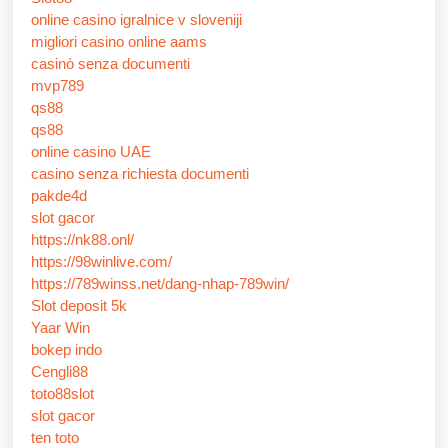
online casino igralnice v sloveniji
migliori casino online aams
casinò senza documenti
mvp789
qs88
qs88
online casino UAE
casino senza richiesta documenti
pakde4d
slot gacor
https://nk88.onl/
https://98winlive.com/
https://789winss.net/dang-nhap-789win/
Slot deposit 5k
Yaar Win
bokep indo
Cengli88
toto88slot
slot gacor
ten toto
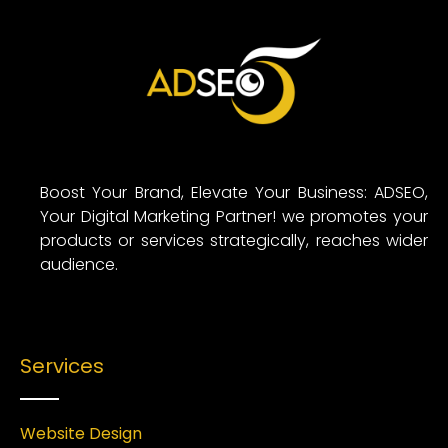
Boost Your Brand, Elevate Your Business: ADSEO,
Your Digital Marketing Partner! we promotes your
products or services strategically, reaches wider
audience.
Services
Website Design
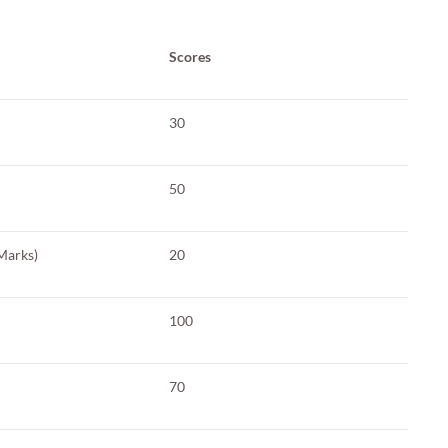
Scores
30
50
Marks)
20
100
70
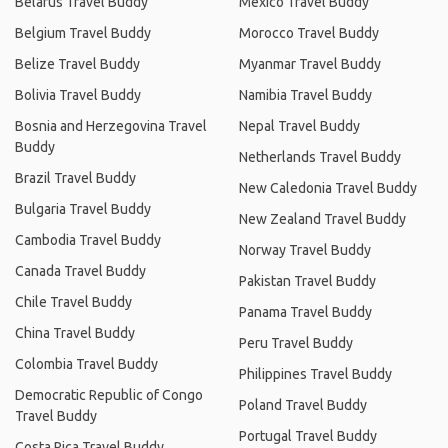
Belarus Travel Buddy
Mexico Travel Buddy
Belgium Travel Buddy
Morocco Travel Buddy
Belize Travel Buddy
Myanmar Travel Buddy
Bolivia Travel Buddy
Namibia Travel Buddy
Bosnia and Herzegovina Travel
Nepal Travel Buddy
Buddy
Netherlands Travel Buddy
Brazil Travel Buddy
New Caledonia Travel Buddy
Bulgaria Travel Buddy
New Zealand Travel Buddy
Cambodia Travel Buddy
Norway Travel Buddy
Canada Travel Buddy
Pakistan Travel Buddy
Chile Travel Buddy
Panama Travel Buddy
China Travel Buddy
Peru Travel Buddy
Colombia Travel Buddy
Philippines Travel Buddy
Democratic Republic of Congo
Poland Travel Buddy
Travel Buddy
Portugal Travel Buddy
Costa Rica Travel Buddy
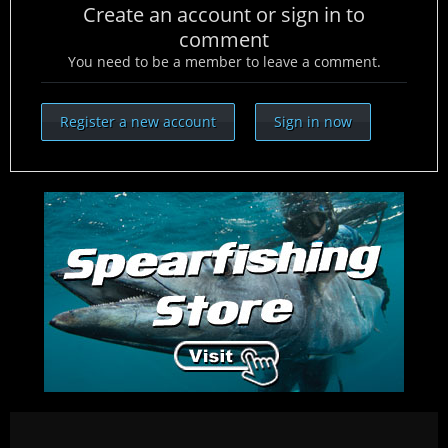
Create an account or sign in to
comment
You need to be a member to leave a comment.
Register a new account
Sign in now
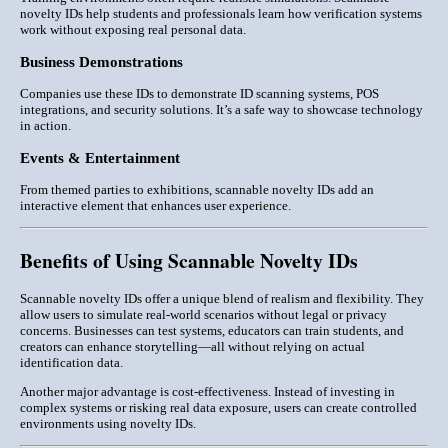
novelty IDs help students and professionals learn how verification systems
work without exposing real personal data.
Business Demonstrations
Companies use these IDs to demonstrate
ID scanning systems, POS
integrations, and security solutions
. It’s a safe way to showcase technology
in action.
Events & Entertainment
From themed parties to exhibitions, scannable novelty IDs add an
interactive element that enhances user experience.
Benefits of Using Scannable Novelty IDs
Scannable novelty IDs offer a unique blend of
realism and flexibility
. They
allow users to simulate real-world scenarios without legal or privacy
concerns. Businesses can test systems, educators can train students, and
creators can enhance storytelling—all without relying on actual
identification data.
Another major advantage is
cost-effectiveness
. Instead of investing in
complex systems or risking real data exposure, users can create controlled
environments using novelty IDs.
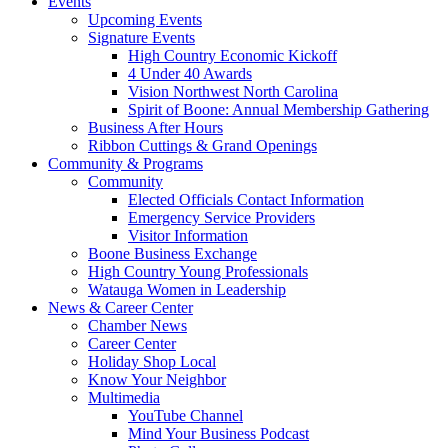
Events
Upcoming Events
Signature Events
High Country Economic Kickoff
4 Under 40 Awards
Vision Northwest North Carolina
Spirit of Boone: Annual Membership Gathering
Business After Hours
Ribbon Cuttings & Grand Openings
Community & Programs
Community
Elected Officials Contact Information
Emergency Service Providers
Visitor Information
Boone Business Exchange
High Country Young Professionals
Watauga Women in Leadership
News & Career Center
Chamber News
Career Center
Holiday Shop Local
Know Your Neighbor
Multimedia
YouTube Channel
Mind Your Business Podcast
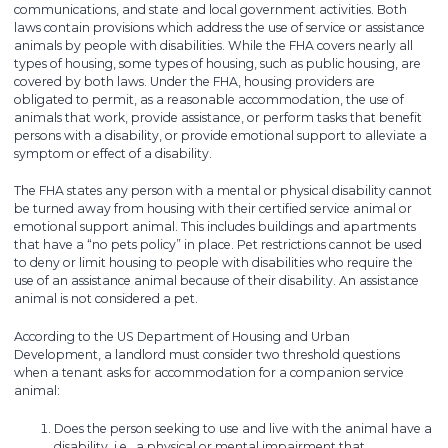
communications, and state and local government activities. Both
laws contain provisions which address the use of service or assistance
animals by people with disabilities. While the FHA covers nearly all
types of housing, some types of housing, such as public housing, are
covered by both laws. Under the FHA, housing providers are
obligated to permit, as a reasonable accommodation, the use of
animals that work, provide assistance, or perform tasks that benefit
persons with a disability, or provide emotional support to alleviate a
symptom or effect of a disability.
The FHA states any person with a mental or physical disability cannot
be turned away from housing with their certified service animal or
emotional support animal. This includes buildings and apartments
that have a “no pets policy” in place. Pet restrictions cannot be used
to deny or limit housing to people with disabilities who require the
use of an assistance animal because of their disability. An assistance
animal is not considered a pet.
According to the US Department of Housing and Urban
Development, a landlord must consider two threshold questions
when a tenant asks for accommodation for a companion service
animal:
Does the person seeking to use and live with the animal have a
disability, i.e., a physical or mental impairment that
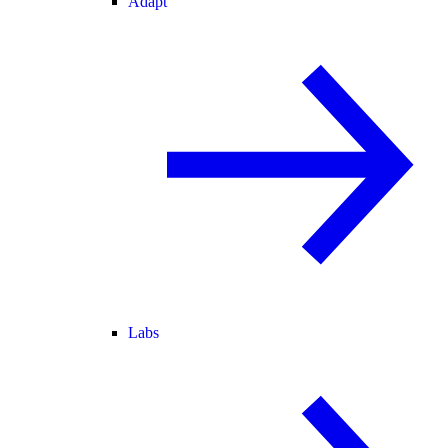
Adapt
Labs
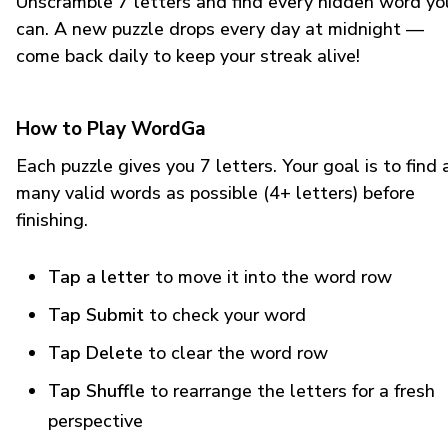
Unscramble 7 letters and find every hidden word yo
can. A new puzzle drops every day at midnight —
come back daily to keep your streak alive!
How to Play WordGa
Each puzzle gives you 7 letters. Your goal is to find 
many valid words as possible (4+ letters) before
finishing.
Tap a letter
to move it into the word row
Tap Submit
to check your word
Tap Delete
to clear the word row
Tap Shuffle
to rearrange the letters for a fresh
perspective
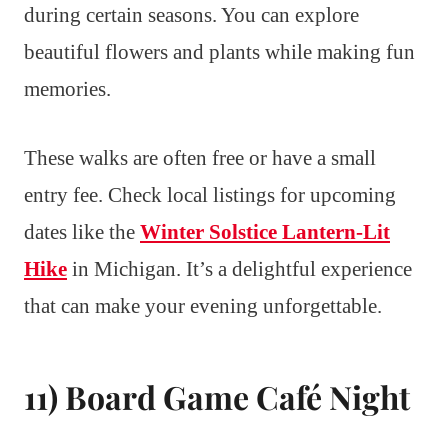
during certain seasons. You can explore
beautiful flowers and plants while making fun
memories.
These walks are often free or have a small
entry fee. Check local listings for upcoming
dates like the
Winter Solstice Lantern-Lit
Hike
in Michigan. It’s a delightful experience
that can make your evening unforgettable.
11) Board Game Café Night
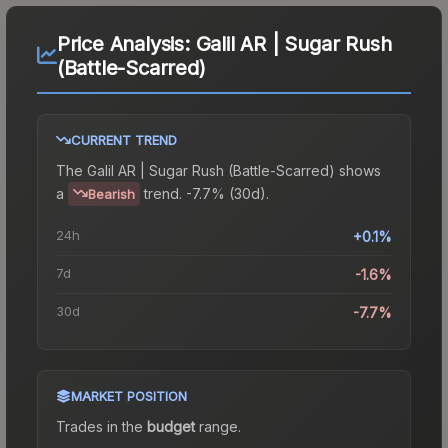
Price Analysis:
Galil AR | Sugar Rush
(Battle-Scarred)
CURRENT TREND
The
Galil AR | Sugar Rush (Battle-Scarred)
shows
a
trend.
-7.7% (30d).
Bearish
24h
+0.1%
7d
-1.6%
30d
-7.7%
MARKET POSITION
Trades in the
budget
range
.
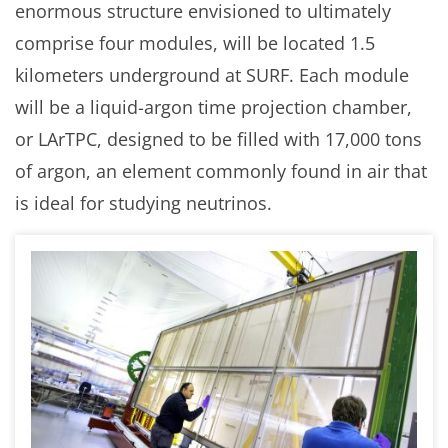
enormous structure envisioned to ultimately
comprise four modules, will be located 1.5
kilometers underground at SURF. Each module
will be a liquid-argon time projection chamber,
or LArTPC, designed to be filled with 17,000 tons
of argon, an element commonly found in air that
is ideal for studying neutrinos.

===

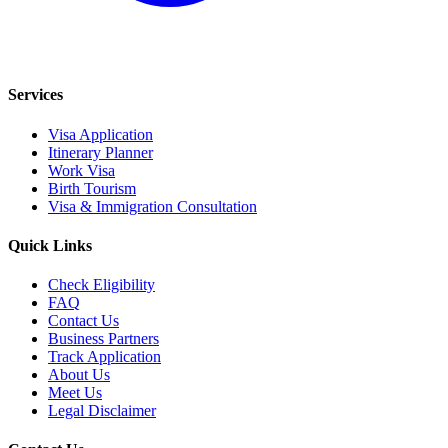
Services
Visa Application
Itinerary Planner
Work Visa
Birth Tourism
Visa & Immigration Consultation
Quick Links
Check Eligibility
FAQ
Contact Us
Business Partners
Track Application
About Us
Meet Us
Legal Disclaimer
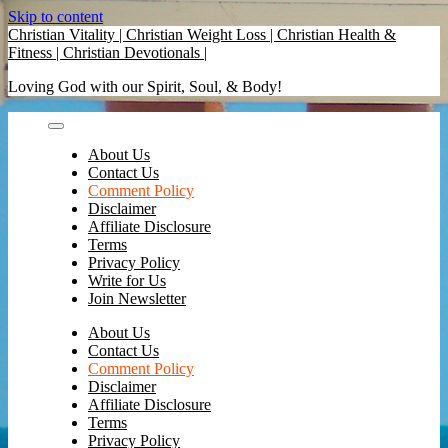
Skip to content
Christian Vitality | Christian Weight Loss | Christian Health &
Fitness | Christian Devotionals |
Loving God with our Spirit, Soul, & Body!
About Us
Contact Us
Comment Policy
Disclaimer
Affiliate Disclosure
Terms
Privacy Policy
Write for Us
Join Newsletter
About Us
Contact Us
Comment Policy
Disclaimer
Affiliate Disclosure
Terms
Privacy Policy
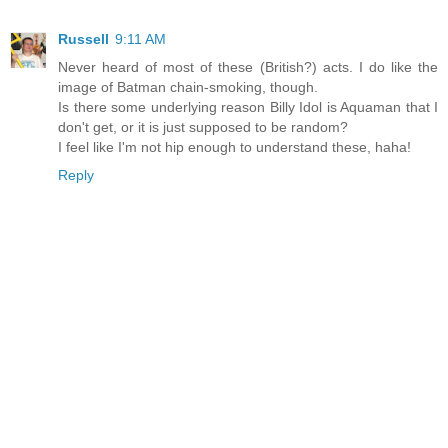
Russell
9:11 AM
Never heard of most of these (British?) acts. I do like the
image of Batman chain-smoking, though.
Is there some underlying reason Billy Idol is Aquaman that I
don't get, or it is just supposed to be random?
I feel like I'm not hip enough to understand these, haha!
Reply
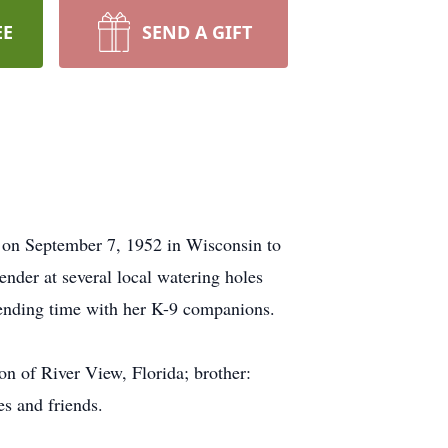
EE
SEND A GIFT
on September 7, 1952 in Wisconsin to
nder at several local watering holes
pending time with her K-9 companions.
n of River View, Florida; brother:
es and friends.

===

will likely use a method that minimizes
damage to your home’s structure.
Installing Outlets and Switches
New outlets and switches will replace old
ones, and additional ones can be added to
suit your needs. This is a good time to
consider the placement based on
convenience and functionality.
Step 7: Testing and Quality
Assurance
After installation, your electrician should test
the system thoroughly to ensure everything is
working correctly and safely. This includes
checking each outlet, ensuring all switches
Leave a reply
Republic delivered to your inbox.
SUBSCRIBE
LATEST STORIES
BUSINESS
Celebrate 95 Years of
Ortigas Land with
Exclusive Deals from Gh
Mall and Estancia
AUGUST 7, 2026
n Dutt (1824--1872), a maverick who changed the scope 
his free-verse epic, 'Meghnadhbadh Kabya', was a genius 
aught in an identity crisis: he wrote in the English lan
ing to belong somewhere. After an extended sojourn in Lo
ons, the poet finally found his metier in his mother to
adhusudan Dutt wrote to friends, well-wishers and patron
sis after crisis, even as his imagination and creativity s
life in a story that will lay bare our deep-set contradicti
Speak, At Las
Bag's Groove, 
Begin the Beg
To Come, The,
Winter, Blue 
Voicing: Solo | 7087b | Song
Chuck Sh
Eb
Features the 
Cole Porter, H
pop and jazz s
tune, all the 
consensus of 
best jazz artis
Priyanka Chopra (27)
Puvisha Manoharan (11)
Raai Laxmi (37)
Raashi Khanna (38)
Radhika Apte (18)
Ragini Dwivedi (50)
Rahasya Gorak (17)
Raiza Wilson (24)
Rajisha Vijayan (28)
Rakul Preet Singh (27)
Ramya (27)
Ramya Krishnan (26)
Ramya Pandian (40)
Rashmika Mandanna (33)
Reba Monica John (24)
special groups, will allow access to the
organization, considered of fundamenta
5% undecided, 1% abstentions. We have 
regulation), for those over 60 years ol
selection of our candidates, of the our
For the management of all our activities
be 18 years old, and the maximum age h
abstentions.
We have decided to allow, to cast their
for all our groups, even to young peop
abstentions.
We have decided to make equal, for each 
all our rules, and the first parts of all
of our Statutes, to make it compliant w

===

[ABOUT THIS EXERCISE] Retype, exactly and with no pictures, everything above from the line with "Brazil Travel Buddy" down to the line with "cost-effectiveness", both included.

[EXERCISE RESPONSE]
Brazil Travel Buddy
New Caledonia Travel Buddy
Bulgaria Travel Buddy
New Zealand Travel Buddy
Cambodia Travel Buddy
Norway Travel Buddy
Canada Travel Buddy
Pakistan Travel Buddy
Chile Travel Buddy
Panama Travel Buddy
China Travel Buddy
Peru Travel Buddy
Colombia Travel Buddy
Philippines Travel Buddy
Democratic Republic of Congo
Poland Travel Buddy
Travel Buddy
Portugal Travel Buddy
Costa Rica Travel Buddy
Create an account or sign in to
comment
You need to be a member to leave a comment.
Register a new account
Sign in now
novelty IDs help students and professionals learn how verification systems
work without exposing real personal data.
Business Demonstrations
Companies use these IDs to demonstrate
ID scanning systems, POS
integrations, and security solutions
. It’s a safe way to showcase technology
in action.
Events & Entertainment
From themed parties to exhibitions, scannable novelty IDs add an
interactive element that enhances user experience.
Benefits of Using Scannable Novelty IDs
Scannable novelty IDs offer a unique blend of
realism and flexibility
. They
allow users to simulate real-world scenarios without legal or privacy
concerns. Businesses can test systems, educators can train students, and
creators can enhance storytelling—all without relying on actual
identification data.
Another major advantage is
cost-effectiveness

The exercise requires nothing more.